*** Records provided Section Begins ***
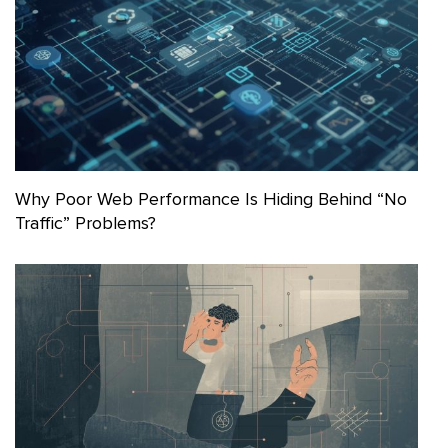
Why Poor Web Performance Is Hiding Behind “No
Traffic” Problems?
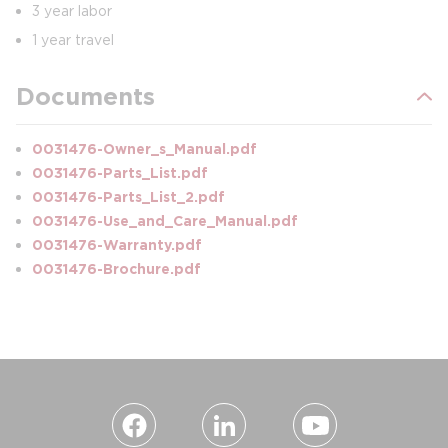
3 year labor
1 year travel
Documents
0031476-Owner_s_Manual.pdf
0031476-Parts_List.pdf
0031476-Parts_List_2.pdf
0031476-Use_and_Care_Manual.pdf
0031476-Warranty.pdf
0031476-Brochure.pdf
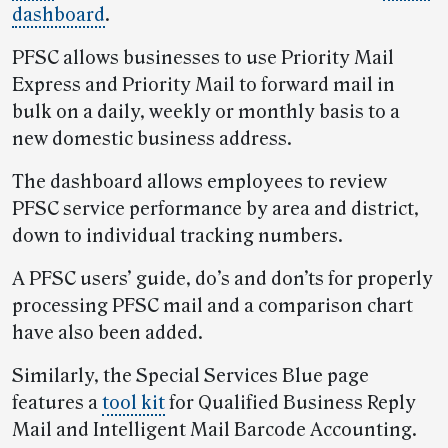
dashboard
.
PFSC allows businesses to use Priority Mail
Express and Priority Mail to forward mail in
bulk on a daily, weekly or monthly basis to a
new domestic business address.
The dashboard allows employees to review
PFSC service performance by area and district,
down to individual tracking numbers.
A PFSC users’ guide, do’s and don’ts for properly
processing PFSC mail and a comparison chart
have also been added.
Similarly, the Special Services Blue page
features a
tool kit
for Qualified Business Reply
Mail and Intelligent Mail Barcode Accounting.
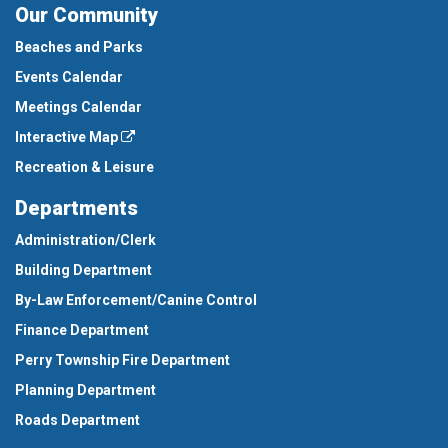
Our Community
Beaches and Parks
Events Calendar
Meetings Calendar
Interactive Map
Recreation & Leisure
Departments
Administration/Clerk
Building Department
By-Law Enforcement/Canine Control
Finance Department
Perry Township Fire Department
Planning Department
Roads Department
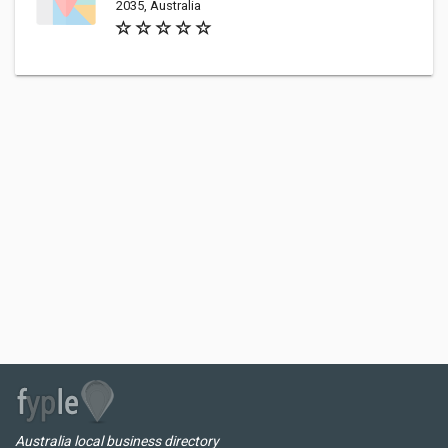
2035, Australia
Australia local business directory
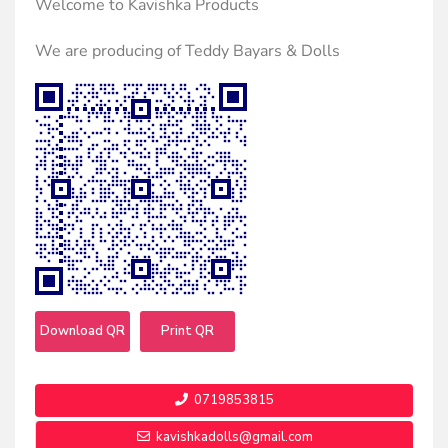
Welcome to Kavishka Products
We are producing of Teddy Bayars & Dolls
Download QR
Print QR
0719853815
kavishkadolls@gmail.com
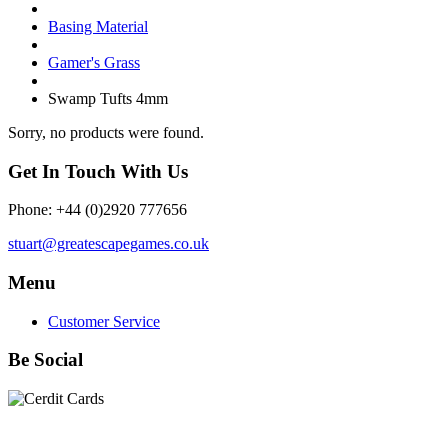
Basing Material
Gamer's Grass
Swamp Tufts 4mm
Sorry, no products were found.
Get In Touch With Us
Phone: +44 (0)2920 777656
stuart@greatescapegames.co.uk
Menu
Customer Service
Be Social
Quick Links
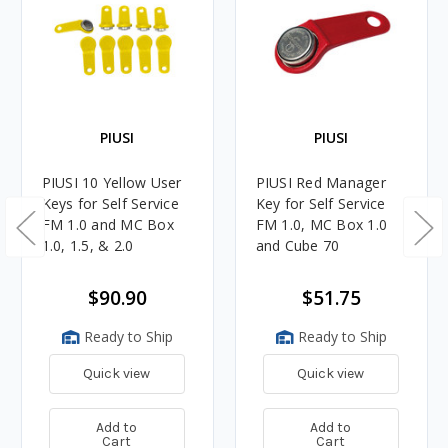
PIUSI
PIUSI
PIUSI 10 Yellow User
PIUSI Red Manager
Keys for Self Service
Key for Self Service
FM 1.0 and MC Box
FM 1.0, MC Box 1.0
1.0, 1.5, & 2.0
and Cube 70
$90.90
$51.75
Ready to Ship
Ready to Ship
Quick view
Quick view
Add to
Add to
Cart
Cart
*** Records provided Section Ends ***
*** Records provided Section Begins ***
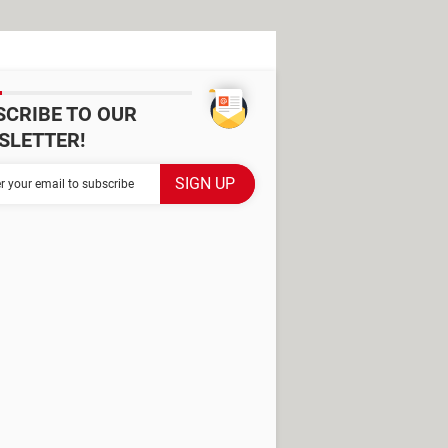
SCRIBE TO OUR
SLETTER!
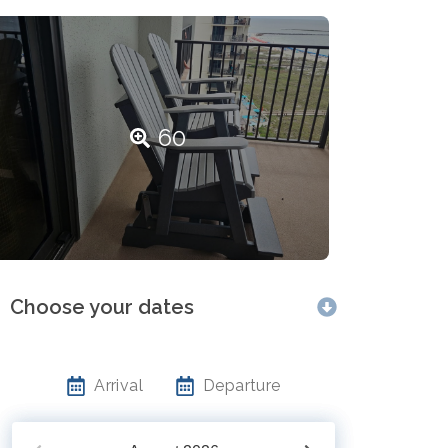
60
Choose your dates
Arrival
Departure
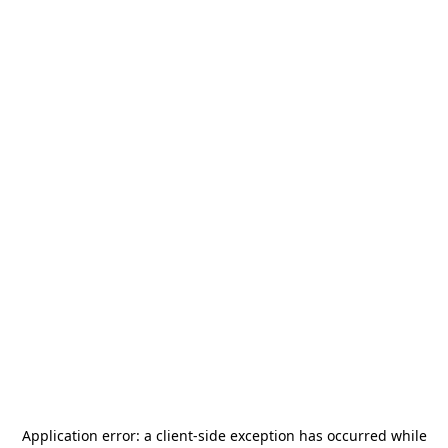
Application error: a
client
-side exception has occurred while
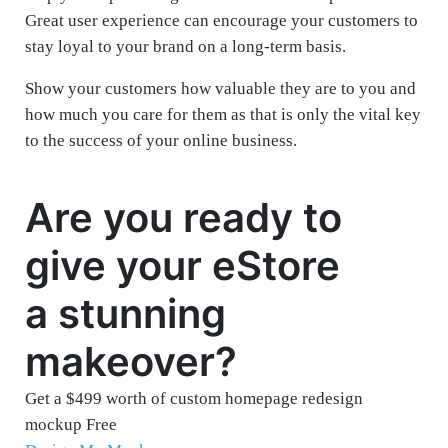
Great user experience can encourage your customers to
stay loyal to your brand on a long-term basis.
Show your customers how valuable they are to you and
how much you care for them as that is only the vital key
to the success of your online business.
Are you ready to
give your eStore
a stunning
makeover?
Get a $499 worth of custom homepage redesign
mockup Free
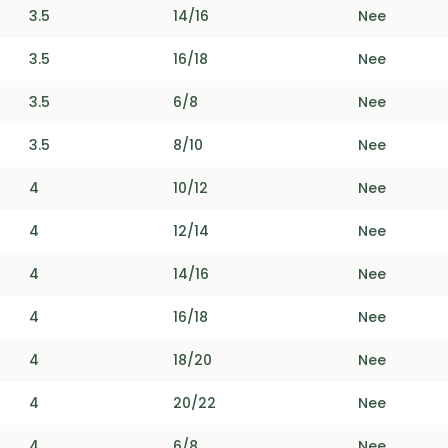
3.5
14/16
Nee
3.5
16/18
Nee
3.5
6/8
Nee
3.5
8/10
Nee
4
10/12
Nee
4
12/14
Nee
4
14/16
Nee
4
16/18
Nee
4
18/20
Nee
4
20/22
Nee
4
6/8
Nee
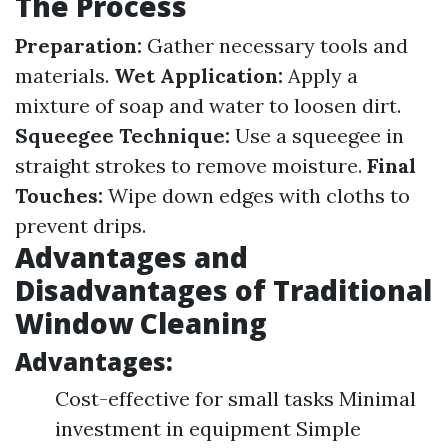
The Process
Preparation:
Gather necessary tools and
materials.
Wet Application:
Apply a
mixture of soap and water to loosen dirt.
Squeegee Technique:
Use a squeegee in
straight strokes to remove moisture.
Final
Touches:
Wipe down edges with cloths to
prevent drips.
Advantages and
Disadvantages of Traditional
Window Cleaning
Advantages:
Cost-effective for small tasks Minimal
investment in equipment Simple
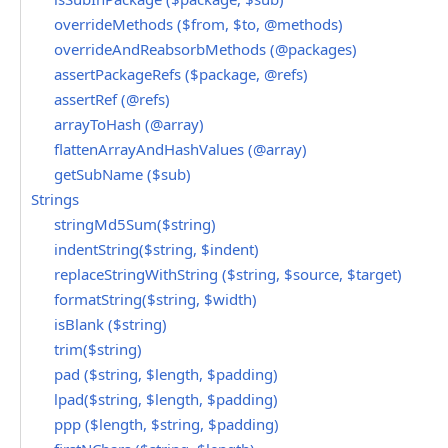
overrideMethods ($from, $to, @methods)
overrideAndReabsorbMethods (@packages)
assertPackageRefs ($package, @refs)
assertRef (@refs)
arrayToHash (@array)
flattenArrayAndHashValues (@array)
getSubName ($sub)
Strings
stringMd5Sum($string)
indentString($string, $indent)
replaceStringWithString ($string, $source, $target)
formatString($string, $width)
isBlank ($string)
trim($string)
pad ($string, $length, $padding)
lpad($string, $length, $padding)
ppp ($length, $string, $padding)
*** Records provided Section Ends ***
Reproduce everything in the entries from the line containing "Our Community" down to the line containing "Quick Links", with both of those lines included, replacing "Calendar" with "Schedule" and keeping everything else unchanged. Leave the pictures out of your answer.

Our Community
Beaches and Parks
Events Schedule
Meetings Schedule
Interactive Map
Recreation & Leisure
Departments
Administration/Clerk
Building Department
By-Law Enforcement/Canine Control
Finance Department
Perry Township Fire Department
Planning Department
Roads Department
2035, Australia
Australia local business directory
Welcome to Kavishka Products
We are producing of Teddy Bayars & Dolls
Download QR
Print QR
0719853815
kavishkadolls@gmail.com
Basing Material
Gamer's Grass
Swamp Tufts 4mm
Sorry, no products were found.
Get In Touch With Us
Phone: +44 (0)2920 777656
stuart@greatescapegames.co.uk
Menu
Customer Service
Be Social
Quick Links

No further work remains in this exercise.